What to produce: Scan the entries below, and for each line that includes the word "Engine", make a copy.

Excerpts from a dataset:
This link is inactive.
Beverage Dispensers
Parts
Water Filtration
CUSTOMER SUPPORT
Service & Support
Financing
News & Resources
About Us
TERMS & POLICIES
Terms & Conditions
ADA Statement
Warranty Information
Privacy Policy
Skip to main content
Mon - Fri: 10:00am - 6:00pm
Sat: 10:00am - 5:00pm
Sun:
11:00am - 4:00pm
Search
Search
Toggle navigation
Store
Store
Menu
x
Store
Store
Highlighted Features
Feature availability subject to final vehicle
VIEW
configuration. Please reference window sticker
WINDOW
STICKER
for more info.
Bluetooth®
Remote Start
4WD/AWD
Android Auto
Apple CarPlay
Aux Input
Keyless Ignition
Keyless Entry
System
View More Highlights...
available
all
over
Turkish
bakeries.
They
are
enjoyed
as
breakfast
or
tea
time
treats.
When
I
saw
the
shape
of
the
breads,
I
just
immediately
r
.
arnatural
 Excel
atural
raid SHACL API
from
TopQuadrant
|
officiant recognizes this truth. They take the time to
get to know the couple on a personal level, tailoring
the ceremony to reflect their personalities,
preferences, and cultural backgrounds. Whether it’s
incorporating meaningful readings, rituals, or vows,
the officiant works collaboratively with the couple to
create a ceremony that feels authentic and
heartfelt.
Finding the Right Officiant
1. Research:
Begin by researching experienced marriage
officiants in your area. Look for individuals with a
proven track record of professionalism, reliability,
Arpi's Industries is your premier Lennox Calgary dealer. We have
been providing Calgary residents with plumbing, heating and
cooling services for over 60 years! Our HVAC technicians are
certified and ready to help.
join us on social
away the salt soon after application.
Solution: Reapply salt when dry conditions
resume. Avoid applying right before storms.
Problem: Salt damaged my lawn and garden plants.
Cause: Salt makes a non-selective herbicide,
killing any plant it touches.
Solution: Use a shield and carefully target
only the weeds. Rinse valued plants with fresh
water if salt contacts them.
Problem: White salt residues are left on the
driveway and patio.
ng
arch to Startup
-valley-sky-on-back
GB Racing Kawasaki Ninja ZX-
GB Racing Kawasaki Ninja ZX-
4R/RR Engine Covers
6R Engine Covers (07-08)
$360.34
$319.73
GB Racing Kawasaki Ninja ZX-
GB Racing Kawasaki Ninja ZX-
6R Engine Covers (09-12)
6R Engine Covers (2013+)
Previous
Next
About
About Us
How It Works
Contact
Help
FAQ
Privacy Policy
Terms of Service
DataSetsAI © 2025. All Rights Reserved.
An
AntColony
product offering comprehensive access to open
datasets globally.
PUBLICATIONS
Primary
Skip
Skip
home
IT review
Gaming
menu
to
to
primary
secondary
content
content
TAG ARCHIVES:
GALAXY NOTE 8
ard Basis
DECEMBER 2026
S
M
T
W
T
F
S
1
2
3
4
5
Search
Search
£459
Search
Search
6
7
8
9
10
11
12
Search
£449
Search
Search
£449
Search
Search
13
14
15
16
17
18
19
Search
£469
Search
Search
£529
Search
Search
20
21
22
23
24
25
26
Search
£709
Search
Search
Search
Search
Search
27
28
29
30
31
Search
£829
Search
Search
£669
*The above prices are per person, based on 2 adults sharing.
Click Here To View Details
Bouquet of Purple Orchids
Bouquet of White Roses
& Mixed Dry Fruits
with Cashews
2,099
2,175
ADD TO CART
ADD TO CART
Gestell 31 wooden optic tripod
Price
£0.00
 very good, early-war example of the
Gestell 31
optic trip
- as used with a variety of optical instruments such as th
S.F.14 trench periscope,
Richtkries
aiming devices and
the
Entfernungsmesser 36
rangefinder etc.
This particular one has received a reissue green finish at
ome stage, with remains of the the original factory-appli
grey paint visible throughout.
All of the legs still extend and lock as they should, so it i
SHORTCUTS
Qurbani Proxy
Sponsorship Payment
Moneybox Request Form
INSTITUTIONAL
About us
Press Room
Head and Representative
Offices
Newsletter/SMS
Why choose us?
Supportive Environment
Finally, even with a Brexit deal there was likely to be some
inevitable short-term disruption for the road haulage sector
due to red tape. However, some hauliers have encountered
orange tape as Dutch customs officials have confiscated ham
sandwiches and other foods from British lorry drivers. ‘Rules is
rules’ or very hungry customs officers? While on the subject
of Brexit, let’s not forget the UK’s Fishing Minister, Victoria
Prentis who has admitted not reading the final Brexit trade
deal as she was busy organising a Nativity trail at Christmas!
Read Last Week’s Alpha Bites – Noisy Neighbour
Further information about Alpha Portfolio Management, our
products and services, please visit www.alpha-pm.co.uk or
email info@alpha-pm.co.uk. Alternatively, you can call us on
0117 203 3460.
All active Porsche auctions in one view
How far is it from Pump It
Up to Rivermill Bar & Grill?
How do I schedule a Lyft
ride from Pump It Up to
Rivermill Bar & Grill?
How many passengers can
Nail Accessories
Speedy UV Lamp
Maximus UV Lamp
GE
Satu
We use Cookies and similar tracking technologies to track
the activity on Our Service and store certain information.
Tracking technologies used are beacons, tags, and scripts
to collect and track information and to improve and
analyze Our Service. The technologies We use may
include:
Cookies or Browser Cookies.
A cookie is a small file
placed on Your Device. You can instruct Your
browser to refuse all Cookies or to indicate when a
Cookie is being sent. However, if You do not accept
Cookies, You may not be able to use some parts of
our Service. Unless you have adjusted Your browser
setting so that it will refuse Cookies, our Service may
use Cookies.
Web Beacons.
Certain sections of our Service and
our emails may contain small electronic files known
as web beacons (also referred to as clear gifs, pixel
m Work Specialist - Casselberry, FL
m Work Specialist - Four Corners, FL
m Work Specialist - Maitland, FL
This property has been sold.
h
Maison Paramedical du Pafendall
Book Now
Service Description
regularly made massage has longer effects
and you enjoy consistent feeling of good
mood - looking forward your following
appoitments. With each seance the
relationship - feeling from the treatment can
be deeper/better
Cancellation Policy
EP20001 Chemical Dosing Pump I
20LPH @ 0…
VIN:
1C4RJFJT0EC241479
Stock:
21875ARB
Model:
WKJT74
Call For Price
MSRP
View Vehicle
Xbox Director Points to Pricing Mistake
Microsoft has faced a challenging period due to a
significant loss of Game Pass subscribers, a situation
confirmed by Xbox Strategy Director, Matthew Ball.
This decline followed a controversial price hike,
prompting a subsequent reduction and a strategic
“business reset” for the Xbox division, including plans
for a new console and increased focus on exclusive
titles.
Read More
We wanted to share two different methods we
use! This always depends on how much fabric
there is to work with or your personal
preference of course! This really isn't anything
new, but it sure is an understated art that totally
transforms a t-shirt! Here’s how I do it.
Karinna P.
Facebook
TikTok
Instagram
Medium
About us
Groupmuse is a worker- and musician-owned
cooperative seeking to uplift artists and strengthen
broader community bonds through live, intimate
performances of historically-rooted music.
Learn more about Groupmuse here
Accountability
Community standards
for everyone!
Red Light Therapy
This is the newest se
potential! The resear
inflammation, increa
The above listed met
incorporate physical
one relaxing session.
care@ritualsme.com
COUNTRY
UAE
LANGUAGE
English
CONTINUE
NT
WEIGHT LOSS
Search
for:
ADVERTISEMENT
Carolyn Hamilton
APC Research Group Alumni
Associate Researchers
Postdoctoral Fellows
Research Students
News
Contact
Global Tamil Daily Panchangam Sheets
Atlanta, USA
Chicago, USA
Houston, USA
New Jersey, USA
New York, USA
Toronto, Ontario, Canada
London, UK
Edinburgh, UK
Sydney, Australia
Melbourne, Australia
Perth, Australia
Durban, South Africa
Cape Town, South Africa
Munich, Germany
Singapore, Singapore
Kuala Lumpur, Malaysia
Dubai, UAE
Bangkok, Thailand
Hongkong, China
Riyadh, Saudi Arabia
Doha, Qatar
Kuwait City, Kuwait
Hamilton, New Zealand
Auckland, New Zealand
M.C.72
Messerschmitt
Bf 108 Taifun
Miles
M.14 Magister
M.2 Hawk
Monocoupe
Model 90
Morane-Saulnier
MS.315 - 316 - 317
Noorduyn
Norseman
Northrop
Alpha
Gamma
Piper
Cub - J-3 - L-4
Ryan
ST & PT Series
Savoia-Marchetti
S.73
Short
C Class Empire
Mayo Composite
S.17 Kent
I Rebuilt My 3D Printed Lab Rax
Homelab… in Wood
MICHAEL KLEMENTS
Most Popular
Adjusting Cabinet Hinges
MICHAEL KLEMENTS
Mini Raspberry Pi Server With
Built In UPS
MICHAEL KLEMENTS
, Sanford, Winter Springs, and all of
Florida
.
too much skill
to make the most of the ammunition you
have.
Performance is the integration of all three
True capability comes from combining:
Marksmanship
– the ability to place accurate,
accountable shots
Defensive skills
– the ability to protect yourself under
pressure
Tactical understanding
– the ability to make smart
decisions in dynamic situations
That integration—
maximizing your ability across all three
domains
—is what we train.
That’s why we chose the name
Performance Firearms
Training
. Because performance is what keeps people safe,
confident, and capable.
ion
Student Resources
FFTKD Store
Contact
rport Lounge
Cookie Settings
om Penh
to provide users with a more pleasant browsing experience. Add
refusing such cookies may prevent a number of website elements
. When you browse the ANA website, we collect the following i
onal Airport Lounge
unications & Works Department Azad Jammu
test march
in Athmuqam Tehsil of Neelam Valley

Exercise response:
4R/RR Engine Covers
6R Engine Covers (07-08)
6R Engine Covers (09-12)
6R Engine Covers (2013+)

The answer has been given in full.